There are specific ranges of data that can be represented in each, and a corresponding amount of storage used. Clearly this is a concern for DBAs and DB designers who need to calculate storage space for millions of potential records. For example, the Numeric / Decimal types have the following possibilities:

Precision
Storage bytes
1 - 9
5
10-19
9
20-28
13
29-38
17

What this really means is that a number with a precision of 10 takes up nearly twice the storage space of a number with a precision of 9, but that storage space is only affected when you get beyond certain values - which may mean that you can use more precision for no storage space cost. Precision here is the number of digits that are stored (the total number including those both to the left and right of the decimal point).

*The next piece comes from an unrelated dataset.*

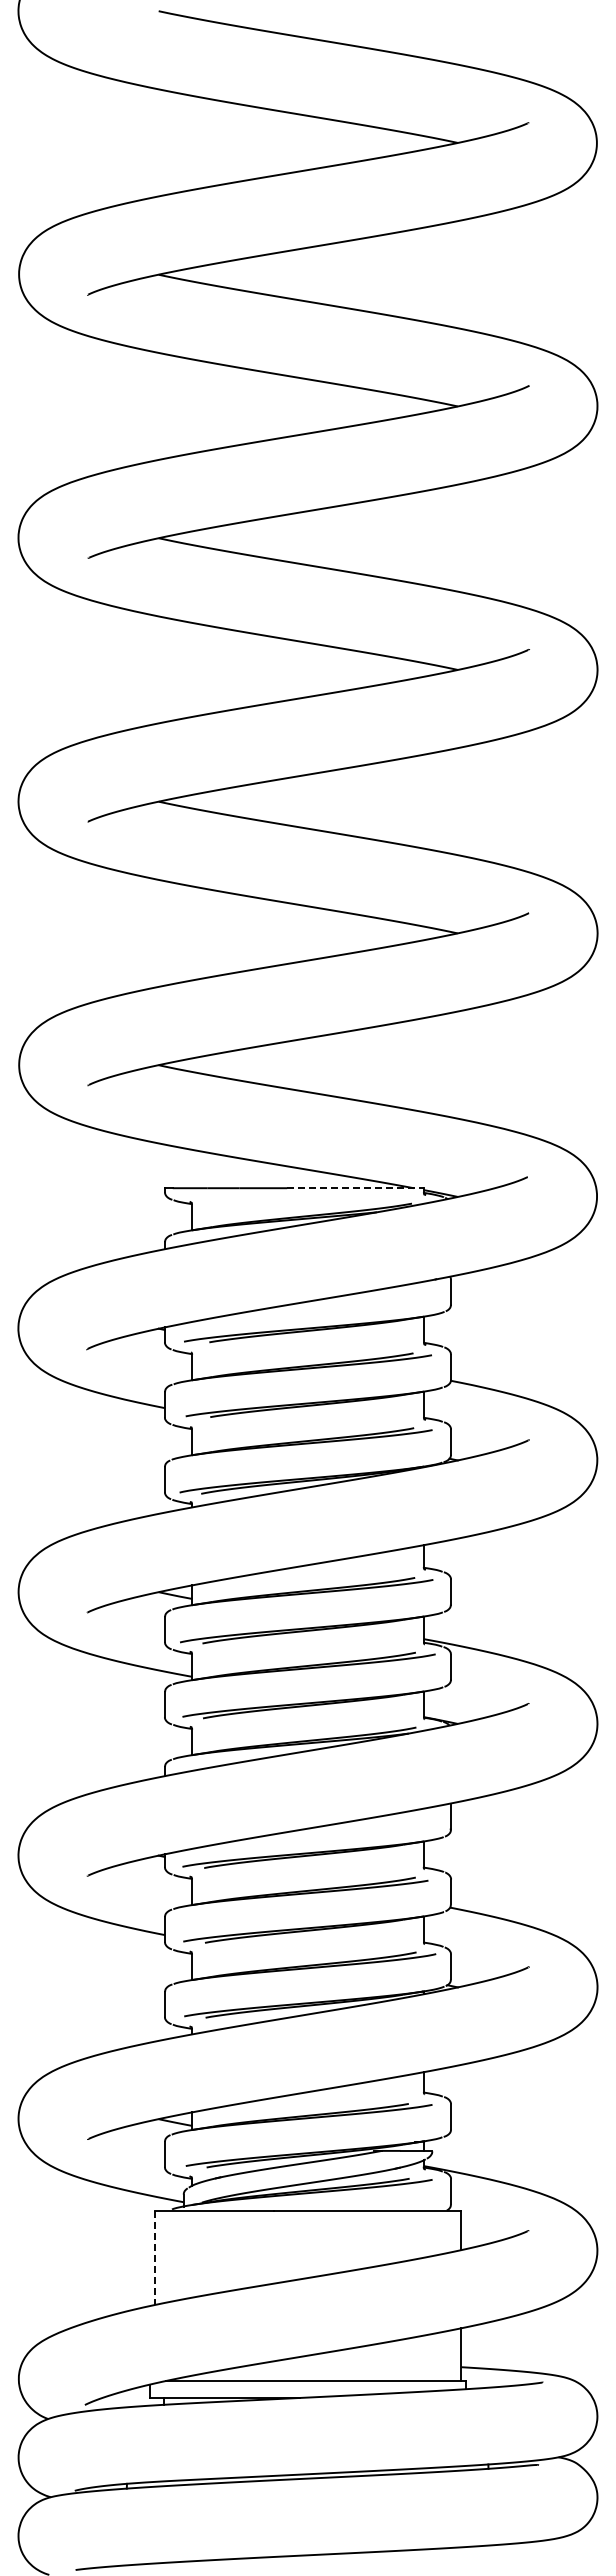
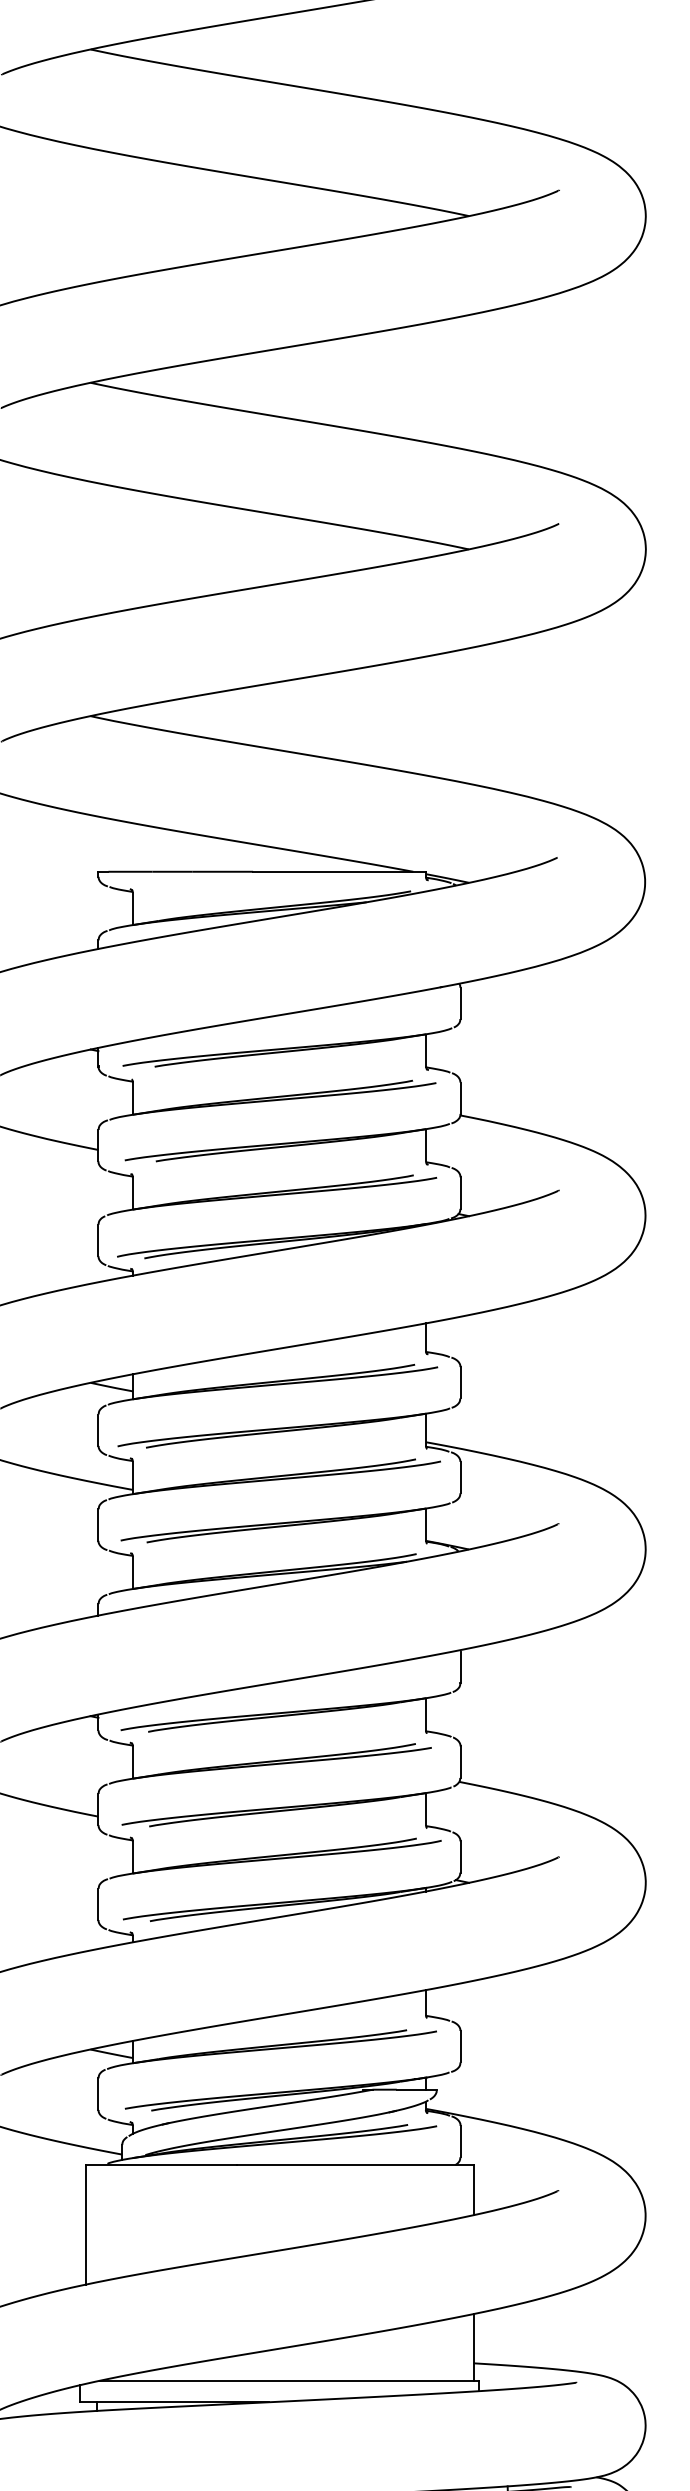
line: (356, 1188) -> (340, 872), dashed -> solid
line: (154, 2258) -> (85, 2225), dashed -> solid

The general rule I use is that one should use an appropriate type for the meaning of the data (i.e. if you're storing a number, use a type that is recognised as a number, if you are storing text, use a character-based type, if you are storing a date and time, use a type designed for the purpose, etc).

Of course, there is an obvious problem here. What can we do to store a number that has 39 digits in it?

Well, you cannot store a number in a data type that is outside the range of it. You need to pick an appropriate value. There are two solutions here - The application could report an error as the data is not able to be represented, or (more sensibly) the appropriate data type should be used. For some applications, you may only care about the significant digits (and not the final accuracy) so a float data type may be appropriate.

These are decisions that ideally would be taken by a database designer before an application is commissioned with full knowledge as to the intended use of the field, and certainly changing data types takes communication between various parties as you would ideally change the data type in the application, and everywhere that data is used in the database, to minimise implicit conversions and any resulting performance issues or rounding / truncation.It is something to be very careful of in an agile environment where you may find that data changes during development.

A word on the storage of numbers. If you are looking to store the data '9E10' then this could be a string data type (a digit nine, an E, a one and a zero), perhaps an equipment model number, or it could be representing 90000000000 (9*10^10). This is one reason why the data type is important, and typed data is more meaningful than untyped data. It would be stored differently, depending on the data type, and to SQL Server these different interpretations are not necessarily the same information (although if implicitly converted they could be perceived as such). This can lead to unexpected behaviour from your application.

Dates have a similar ambiguity to them, but with the added ambiguity that you don't know if 3/2/13 represents the 3rd of Feb (UK format) or 2nd of March (US format). For this reason it is always a good idea to use a specific date-based data-type (there are some such as the Date type that only store the day, and others such as datetime, datetime2 or smalldatetime that store various precisions of time as well). If you must use a string type to represent data (for example in printed output) then it is advisable to use an unanbiguous format, such as ISO8601 detailed - CCYY-MM-DD.

I hope this has clarified some of the uncertainty over date types.